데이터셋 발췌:
==========

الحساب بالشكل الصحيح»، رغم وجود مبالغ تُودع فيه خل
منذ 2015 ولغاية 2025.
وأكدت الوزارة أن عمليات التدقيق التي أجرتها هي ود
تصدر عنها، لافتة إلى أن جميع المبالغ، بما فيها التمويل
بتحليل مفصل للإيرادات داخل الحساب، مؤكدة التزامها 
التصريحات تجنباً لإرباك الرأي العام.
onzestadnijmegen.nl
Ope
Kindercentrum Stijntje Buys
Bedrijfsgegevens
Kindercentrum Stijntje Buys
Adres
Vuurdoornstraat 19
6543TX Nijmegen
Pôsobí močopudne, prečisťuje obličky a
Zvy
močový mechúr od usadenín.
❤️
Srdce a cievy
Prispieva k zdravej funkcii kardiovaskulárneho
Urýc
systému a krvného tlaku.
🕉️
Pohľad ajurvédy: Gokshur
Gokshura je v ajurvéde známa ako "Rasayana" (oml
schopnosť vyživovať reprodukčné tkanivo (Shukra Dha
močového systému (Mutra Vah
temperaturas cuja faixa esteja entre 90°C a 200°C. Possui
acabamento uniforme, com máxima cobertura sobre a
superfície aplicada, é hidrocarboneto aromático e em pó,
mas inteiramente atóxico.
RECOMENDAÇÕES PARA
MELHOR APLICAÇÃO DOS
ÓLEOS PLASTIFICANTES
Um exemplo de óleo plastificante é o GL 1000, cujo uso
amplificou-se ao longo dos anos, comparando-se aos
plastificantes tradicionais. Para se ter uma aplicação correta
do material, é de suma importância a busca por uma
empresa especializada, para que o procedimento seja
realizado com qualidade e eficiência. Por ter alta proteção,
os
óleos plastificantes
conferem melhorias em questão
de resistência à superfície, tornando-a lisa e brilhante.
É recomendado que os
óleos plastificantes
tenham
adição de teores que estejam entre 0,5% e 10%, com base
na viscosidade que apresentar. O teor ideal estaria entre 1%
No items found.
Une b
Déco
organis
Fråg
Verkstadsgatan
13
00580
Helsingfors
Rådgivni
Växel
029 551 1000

==========

작업 항목: 위 자료의 모든 줄을 글자 하나 바꾸지 말고 순서대로 다시 적으십시오.

해결 방안:
الحساب بالشكل الصحيح»، رغم وجود مبالغ تُودع فيه خل
منذ 2015 ولغاية 2025.
وأكدت الوزارة أن عمليات التدقيق التي أجرتها هي ود
تصدر عنها، لافتة إلى أن جميع المبالغ، بما فيها التمويل
بتحليل مفصل للإيرادات داخل الحساب، مؤكدة التزامها 
التصريحات تجنباً لإرباك الرأي العام.
onzestadnijmegen.nl
Ope
Kindercentrum Stijntje Buys
Bedrijfsgegevens
Kindercentrum Stijntje Buys
Adres
Vuurdoornstraat 19
6543TX Nijmegen
Pôsobí močopudne, prečisťuje obličky a
Zvy
močový mechúr od usadenín.
❤️
Srdce a cievy
Prispieva k zdravej funkcii kardiovaskulárneho
Urýc
systému a krvného tlaku.
🕉️
Pohľad ajurvédy: Gokshur
Gokshura je v ajurvéde známa ako "Rasayana" (oml
schopnosť vyživovať reprodukčné tkanivo (Shukra Dha
močového systému (Mutra Vah
temperaturas cuja faixa esteja entre 90°C a 200°C. Possui
acabamento uniforme, com máxima cobertura sobre a
superfície aplicada, é hidrocarboneto aromático e em pó,
mas inteiramente atóxico.
RECOMENDAÇÕES PARA
MELHOR APLICAÇÃO DOS
ÓLEOS PLASTIFICANTES
Um exemplo de óleo plastificante é o GL 1000, cujo uso
amplificou-se ao longo dos anos, comparando-se aos
plastificantes tradicionais. Para se ter uma aplicação correta
do material, é de suma importância a busca por uma
empresa especializada, para que o procedimento seja
realizado com qualidade e eficiência. Por ter alta proteção,
os
óleos plastificantes
conferem melhorias em questão
de resistência à superfície, tornando-a lisa e brilhante.
É recomendado que os
óleos plastificantes
tenham
adição de teores que estejam entre 0,5% e 10%, com base
na viscosidade que apresentar. O teor ideal estaria entre 1%
No items found.
Une b
Déco
organis
Fråg
Verkstadsgatan
13
00580
Helsingfors
Rådgivni
Växel
029 551 1000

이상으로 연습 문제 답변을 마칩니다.